[[ Data for this exercise open ]]

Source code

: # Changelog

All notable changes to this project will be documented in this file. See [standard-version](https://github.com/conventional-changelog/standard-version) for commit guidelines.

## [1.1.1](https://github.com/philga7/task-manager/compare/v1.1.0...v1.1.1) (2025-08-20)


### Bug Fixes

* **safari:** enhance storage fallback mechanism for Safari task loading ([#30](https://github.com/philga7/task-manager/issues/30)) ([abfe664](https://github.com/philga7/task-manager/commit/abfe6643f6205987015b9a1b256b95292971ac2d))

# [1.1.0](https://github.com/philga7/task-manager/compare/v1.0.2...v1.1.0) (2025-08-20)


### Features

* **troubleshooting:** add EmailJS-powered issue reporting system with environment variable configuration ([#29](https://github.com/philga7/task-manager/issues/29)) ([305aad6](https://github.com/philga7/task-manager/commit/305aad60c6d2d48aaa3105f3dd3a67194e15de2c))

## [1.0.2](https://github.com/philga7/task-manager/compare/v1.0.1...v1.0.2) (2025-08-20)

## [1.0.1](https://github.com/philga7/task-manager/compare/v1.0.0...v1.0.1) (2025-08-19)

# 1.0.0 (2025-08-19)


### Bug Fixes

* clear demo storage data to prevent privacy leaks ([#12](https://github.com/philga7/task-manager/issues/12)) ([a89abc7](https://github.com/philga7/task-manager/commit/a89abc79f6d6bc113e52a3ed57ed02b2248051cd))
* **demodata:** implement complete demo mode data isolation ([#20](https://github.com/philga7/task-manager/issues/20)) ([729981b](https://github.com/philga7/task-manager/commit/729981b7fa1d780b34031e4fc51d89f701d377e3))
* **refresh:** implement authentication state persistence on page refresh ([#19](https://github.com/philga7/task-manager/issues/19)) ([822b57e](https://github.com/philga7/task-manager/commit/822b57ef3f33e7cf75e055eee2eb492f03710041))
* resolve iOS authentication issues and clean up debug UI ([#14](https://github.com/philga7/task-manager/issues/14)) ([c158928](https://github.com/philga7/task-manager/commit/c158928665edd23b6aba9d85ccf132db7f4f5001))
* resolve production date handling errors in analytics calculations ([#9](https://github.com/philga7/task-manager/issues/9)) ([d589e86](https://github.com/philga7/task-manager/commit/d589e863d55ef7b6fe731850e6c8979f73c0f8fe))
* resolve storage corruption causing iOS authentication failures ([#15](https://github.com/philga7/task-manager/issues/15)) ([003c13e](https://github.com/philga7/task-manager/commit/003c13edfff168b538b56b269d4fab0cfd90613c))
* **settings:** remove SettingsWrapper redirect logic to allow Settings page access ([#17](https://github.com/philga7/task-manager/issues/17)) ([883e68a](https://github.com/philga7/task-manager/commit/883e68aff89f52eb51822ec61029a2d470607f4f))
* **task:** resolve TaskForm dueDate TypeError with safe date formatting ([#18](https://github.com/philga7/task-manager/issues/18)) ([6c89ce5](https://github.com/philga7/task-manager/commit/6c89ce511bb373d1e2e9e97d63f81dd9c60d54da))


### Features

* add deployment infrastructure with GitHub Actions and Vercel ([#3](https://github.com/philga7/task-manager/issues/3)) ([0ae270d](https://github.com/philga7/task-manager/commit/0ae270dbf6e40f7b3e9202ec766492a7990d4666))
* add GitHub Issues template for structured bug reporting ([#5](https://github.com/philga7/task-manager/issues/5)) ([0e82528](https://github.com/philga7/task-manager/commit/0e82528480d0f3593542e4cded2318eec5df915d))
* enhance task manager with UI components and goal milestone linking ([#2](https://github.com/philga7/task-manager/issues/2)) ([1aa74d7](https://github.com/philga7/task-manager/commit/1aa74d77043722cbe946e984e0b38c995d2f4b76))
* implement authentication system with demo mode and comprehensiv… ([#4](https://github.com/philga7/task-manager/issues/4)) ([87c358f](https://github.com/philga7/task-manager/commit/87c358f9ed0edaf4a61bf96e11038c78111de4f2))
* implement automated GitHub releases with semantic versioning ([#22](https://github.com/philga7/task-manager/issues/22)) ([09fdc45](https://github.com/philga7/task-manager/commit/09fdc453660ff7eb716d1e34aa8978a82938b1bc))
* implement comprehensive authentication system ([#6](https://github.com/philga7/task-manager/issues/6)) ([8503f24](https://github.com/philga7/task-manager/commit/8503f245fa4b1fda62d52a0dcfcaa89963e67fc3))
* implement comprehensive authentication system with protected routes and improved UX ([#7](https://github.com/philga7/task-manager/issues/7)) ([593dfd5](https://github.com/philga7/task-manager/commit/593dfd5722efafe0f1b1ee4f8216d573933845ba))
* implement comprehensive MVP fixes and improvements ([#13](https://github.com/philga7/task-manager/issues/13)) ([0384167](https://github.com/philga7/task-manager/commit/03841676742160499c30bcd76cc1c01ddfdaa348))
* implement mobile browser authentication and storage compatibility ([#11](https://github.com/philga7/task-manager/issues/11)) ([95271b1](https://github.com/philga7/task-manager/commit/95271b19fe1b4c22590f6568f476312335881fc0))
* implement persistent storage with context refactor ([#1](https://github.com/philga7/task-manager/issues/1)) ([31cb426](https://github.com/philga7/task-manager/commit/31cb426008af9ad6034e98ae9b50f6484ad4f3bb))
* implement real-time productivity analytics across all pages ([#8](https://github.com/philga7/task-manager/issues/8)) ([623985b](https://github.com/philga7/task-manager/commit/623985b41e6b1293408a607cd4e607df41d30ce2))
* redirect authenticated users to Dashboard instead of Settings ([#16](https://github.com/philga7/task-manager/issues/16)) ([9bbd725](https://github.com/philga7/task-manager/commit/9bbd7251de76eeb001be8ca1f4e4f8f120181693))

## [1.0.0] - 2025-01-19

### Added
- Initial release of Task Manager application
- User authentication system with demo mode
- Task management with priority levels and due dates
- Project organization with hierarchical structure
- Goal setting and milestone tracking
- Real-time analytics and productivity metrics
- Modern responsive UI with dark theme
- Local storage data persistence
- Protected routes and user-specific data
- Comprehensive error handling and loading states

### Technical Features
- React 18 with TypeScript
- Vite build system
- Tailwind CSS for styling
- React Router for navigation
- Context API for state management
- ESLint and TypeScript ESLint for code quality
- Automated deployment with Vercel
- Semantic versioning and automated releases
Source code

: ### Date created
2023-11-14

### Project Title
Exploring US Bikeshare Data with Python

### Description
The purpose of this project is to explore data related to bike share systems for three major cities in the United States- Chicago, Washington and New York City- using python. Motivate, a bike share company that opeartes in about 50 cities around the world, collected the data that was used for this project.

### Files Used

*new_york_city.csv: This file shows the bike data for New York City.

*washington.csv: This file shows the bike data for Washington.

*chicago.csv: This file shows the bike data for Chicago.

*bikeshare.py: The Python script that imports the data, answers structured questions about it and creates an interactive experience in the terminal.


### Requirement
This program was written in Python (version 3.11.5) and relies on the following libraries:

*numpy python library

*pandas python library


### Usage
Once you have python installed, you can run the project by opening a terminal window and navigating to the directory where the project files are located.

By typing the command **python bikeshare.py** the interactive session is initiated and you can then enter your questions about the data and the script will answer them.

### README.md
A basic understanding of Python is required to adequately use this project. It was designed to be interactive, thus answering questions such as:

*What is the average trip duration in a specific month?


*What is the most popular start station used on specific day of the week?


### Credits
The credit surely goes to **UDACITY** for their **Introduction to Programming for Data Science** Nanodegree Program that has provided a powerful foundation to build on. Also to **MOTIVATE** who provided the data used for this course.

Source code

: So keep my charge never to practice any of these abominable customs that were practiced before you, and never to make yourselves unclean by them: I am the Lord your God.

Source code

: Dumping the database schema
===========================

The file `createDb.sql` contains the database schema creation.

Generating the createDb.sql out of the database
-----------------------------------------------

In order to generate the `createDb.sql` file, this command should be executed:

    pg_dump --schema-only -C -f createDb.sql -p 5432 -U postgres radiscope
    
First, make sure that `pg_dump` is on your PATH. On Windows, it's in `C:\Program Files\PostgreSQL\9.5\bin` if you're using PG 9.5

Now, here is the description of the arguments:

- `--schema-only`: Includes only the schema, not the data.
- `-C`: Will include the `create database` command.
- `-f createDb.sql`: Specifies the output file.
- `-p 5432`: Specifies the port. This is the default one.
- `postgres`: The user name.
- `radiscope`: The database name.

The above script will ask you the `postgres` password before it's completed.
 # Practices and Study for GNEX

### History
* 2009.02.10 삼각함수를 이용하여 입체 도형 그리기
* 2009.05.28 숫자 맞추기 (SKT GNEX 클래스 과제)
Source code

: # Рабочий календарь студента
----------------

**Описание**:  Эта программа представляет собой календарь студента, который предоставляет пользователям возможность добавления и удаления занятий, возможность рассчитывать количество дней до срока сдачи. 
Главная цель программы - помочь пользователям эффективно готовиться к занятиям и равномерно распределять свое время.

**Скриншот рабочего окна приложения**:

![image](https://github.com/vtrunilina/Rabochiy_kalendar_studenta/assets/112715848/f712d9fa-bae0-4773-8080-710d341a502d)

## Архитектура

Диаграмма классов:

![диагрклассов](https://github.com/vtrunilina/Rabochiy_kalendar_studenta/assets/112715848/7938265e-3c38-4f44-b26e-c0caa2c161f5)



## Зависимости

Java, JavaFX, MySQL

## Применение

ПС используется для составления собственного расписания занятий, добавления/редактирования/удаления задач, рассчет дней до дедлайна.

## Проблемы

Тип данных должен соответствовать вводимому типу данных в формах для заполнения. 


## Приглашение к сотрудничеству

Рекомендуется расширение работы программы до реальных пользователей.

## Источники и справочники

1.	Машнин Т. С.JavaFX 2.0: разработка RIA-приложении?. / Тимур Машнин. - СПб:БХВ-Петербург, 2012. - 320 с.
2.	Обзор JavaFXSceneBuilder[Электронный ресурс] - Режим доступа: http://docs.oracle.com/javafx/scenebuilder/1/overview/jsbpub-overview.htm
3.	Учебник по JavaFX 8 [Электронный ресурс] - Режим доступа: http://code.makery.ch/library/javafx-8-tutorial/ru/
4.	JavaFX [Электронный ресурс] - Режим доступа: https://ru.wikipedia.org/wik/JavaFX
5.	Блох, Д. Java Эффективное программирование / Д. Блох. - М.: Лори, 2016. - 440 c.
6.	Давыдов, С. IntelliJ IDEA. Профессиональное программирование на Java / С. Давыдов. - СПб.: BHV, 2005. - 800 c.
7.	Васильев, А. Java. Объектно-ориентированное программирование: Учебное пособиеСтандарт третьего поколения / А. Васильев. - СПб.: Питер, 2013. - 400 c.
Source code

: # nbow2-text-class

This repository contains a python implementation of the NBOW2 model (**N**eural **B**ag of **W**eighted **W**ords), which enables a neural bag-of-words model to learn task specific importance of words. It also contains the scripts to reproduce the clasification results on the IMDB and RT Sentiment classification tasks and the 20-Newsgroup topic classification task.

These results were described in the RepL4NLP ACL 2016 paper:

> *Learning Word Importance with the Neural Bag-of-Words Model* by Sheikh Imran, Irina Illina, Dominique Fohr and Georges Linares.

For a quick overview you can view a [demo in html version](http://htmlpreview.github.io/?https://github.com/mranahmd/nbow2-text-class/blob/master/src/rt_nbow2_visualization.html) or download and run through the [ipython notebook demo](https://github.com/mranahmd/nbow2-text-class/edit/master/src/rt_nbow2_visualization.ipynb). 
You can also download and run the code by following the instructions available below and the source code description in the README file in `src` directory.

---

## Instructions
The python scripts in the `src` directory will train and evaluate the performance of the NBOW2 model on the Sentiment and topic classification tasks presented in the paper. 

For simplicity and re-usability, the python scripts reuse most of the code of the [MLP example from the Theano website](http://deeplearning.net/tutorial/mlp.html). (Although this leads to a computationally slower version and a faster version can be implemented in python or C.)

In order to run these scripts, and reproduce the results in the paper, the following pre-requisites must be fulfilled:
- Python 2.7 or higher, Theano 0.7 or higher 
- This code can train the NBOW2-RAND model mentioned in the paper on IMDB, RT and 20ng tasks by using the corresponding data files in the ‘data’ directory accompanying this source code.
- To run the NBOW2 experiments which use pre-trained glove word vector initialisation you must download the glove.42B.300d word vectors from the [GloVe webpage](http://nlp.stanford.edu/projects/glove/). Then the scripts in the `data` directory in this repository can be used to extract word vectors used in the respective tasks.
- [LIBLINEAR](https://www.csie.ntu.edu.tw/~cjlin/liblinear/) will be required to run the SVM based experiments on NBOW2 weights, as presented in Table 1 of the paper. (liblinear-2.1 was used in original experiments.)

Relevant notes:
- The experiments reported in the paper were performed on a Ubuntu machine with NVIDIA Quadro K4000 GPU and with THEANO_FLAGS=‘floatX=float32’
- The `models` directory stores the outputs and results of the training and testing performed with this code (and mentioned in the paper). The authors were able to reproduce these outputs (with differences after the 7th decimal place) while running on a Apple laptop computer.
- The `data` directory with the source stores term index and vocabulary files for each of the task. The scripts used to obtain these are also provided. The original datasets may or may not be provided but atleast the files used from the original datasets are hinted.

[[ Data for this exercise closed ]]

Exercise instructions
The lines to extract from the data above begin with the line containing "### Files Used" and end with the line containing "The credit surely". Extract them exactly, including both.

Solution
### Files Used

*new_york_city.csv: This file shows the bike data for New York City.

*washington.csv: This file shows the bike data for Washington.

*chicago.csv: This file shows the bike data for Chicago.

*bikeshare.py: The Python script that imports the data, answers structured questions about it and creates an interactive experience in the terminal.


### Requirement
This program was written in Python (version 3.11.5) and relies on the following libraries:

*numpy python library

*pandas python library


### Usage
Once you have python installed, you can run the project by opening a terminal window and navigating to the directory where the project files are located.

By typing the command **python bikeshare.py** the interactive session is initiated and you can then enter your questions about the data and the script will answer them.

### README.md
A basic understanding of Python is required to adequately use this project. It was designed to be interactive, thus answering questions such as:

*What is the average trip duration in a specific month?


*What is the most popular start station used on specific day of the week?


### Credits
The credit surely goes to **UDACITY** for their **Introduction to Programming for Data Science** Nanodegree Program that has provided a powerful foundation to build on. Also to **MOTIVATE** who provided the data used for this course.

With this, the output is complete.